Orthogonality of Legendre Polynomials from Jackson

[Demon117]

Hello all!

I am trying to work through and understand the derivation of the Legendre Polynomials from Jackson's Classical electrodynamics. I have reached a part that I cannot get through however. Jackson starts with the following orthogonality statement and jumps (as it seems) in his proof:

Equation 3.17 states:

[itex]\int P_{l'}[\frac{d}{dx} ([1-x^{2}]\frac{dP_{l}}{dx})+l(l+1)P_{l}(x)]dx=0[/itex]

He mentions integration by parts on the "first term" but I don't see how he gets to

Equation 3.18:

[itex]\int [(x^{2}-1)\frac{dP_{l}}{dx} \frac{dP_{l'}}{dx} +l(l+1)(P_{l'}(x)P_{l}(x))]dx=0[/itex]

I don't see this. Could someone please explain or give a hint to the intermediate step here? I'm afraid I just do not see it. Thanks.

 

[Born2bwire]

You understand integration by parts, yes?
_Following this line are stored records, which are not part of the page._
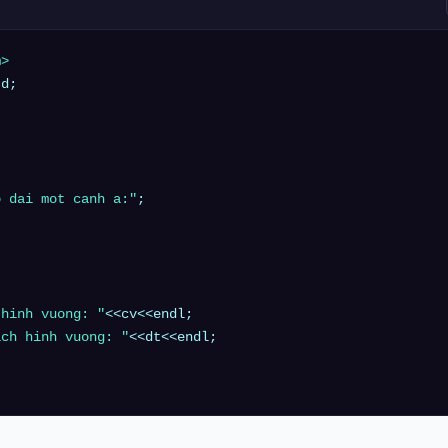
m>
d;

o dai mot canh a:"
;

 hinh vuong: "
<<cv<<endl;

ich hinh vuong: "
<<dt<<endl;
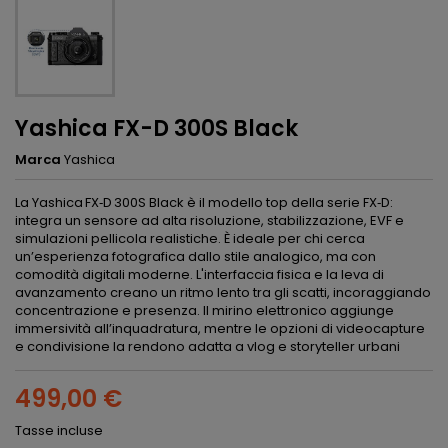
Yashica FX-D 300S Black
Marca
Yashica
La Yashica FX‑D 300S Black è il modello top della serie FX‑D:
integra un sensore ad alta risoluzione, stabilizzazione, EVF e
simulazioni pellicola realistiche. È ideale per chi cerca
un’esperienza fotografica dallo stile analogico, ma con
comodità digitali moderne. L'interfaccia fisica e la leva di
avanzamento creano un ritmo lento tra gli scatti, incoraggiando
concentrazione e presenza. Il mirino elettronico aggiunge
immersività all’inquadratura, mentre le opzioni di videocapture
e condivisione la rendono adatta a vlog e storyteller urbani
499,00 €
Tasse incluse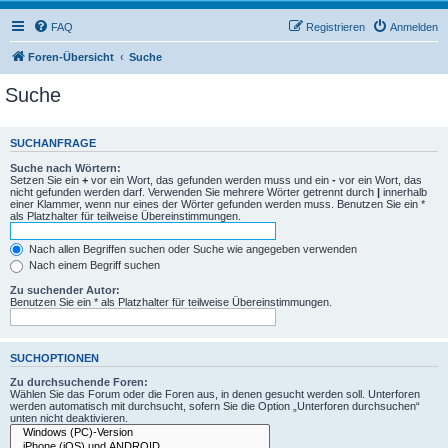
FAQ
Registrieren
Anmelden
Foren-Übersicht
Suche
Suche
SUCHANFRAGE
Suche nach Wörtern:
Setzen Sie ein
+
vor ein Wort, das gefunden werden muss und ein
-
vor ein Wort, das
nicht gefunden werden darf. Verwenden Sie mehrere Wörter getrennt durch
|
innerhalb
einer Klammer, wenn nur eines der Wörter gefunden werden muss. Benutzen Sie ein *
als Platzhalter für teilweise Übereinstimmungen.
Nach allen Begriffen suchen oder Suche wie angegeben verwenden
Nach einem Begriff suchen
Zu suchender Autor:
Benutzen Sie ein * als Platzhalter für teilweise Übereinstimmungen.
SUCHOPTIONEN
Zu durchsuchende Foren:
Wählen Sie das Forum oder die Foren aus, in denen gesucht werden soll. Unterforen
werden automatisch mit durchsucht, sofern Sie die Option „Unterforen durchsuchen“
unten nicht deaktivieren.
To wit,

[tex] \int udv = uv-\int vdu [/tex]

So by the chain rule we can also say

[tex] \int u \frac{dv}{dx}dx = uv-\int v \frac{du}{dx}dx [/tex]
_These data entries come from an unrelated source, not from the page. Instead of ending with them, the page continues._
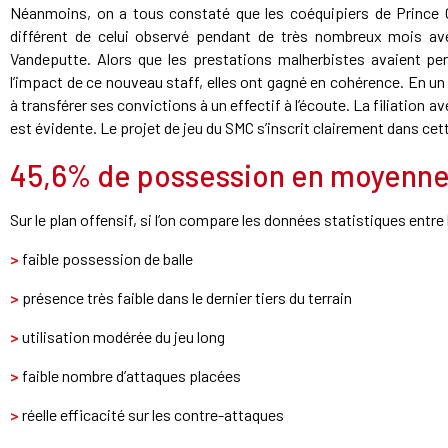
Néanmoins, on a tous constaté que les coéquipiers de Prince 
différent de celui observé pendant de très nombreux mois a
Vandeputte. Alors que les prestations malherbistes avaient per
l’impact de ce nouveau staff, elles ont gagné en cohérence. En 
à transférer ses convictions à un effectif à l’écoute. La filiation 
est évidente. Le projet de jeu du SMC s’inscrit clairement dans cett
45,6% de possession en moyenn
Sur le plan offensif, si l’on compare les données statistiques entre
>
faible possession de balle
>
présence très faible dans le dernier tiers du terrain
>
utilisation modérée du jeu long
>
faible nombre d’attaques placées
>
réelle efficacité sur les contre-attaques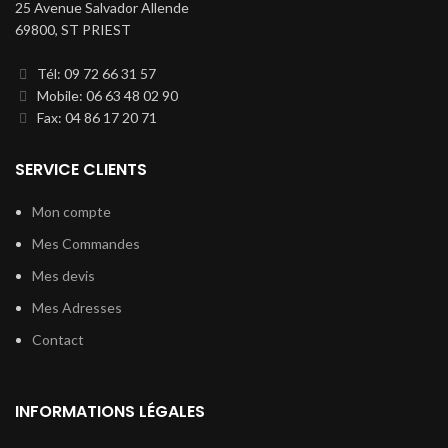
25 Avenue Salvador Allende
69800, ST PRIEST
Tél: 09 72 66 31 57
Mobile: 06 63 48 02 90
Fax: 04 86 17 20 71
SERVICE CLIENTS
Mon compte
Mes Commandes
Mes devis
Mes Adresses
Contact
INFORMATIONS LÉGALES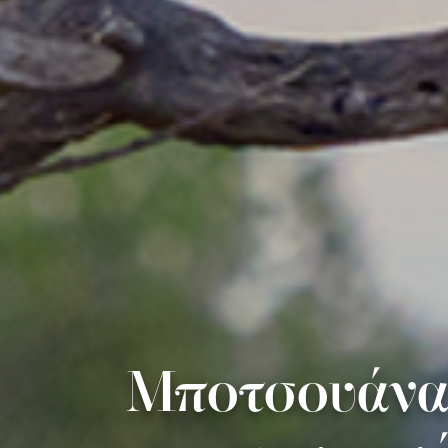
Μποτσουάνα,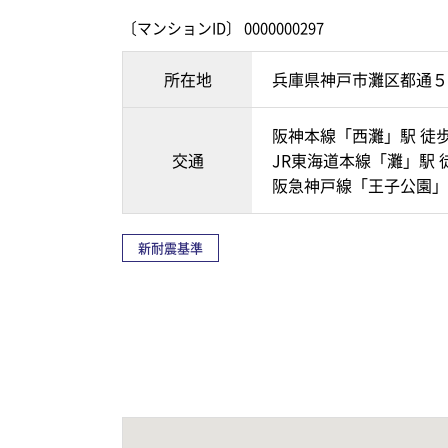
〔マンションID〕 0000000297
所在地
兵庫県神戸市灘区都通５
阪神本線「西灘」駅 徒歩
交通
JR東海道本線「灘」駅 
阪急神戸線「王子公園」駅
新耐震基準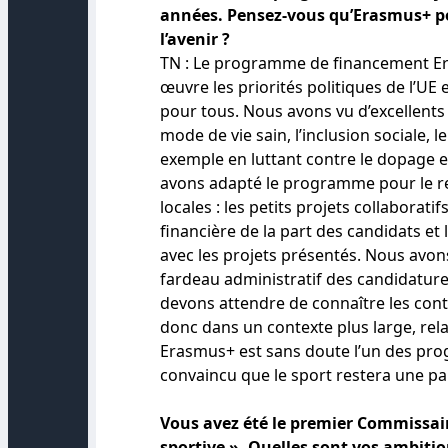
années. Pensez-vous qu’Erasmus+ po
l’avenir ?
TN : Le programme de financement Er
œuvre les priorités politiques de l’UE 
pour tous. Nous avons vu d’excellents
mode de vie sain, l’inclusion sociale, l
exemple en luttant contre le dopage e
avons adapté le programme pour le re
locales : les petits projets collaborat
financière de la part des candidats e
avec les projets présentés. Nous avon
fardeau administratif des candidatur
devons attendre de connaître les conto
donc dans un contexte plus large, rel
Erasmus+ est sans doute l’un des prog
convaincu que le sport restera une p
Vous avez été le premier Commissai
sportive ». Quelles sont vos ambiti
So it is easy to see that [itex]u=P_{\ell'}[/itex] and [itex]v=\left[ \left(1-x^2\right)\frac{dP_\ell}{dx}\right][/itex]. In this manner we arrive at

[tex] \int_{-1}^1 P_{\ell'} \frac{d}{dx} \left[ \left(1-x^2\right)\frac{dP_\ell}{dx}\right] dx = \left. P_{\ell'} \left[ \left(1-x^2\right)\frac{dP_\ell}{dx}\right] \right|^{x=1}_{x=-1} - \int_{-1}^1 \left[ \left(1-x^2\right)\frac{dP_\ell}{dx}\right] \frac{d P_{\ell'}}{dx} dx [/tex]

The first term works out to be zero obviously and thus we say that,

[tex] \int_{-1}^1 P_{\ell'} \frac{d}{dx} \left[ \left(1-x^2\right)\frac{dP_\ell}{dx}\right] dx = \int_{-1}^1 \left[ \left(x^2-1\right)\frac{dP_\ell}{dx}\right] \frac{d P_{\ell'}}{dx} dx [/tex]

 

[Demon117]

You understand integration by parts, yes? To wit,

[tex] \int udv = uv-\int vdu [/tex]

So by the chain rule we can also say

[tex] \int u \frac{dv}{dx}dx = uv-\int v \frac{du}{dx}dx [/tex]

So it is easy to see that [itex]u=P_{\ell'}[/itex] and [itex]v=\left[ \left(1-x^2\right)\frac{dP_\ell}{dx}\right][/itex]. In this manner we arrive at

[tex] \int_{-1}^1 P_{\ell'} \frac{d}{dx} \left[ \left(1-x^2\right)\frac{dP_\ell}{dx}\right] dx = \left. P_{\ell'} \left[ \left(1-x^2\right)\frac{dP_\ell}{dx}\right] \right|^{x=1}_{x=-1} - \int_{-1}^1 \left[ \left(1-x^2\right)\frac{dP_\ell}{dx}\right] \frac{d P_{\ell'}}{dx} dx [/tex]

The first term works out to be zero obviously and thus we say that,

[tex] \int_{-1}^1 P_{\ell'} \frac{d}{dx} \left[ \left(1-x^2\right)\frac{dP_\ell}{dx}\right] dx = \int_{-1}^1 \left[ \left(x^2-1\right)\frac{dP_\ell}{dx}\right] \frac{d P_{\ell'}}{dx} dx [/tex]

Of course I understand Integration by parts, and in fact I just barely started it myself so this whole conversation is null. Thank you for your time, but I just had an aha! moment :) Sorry about that.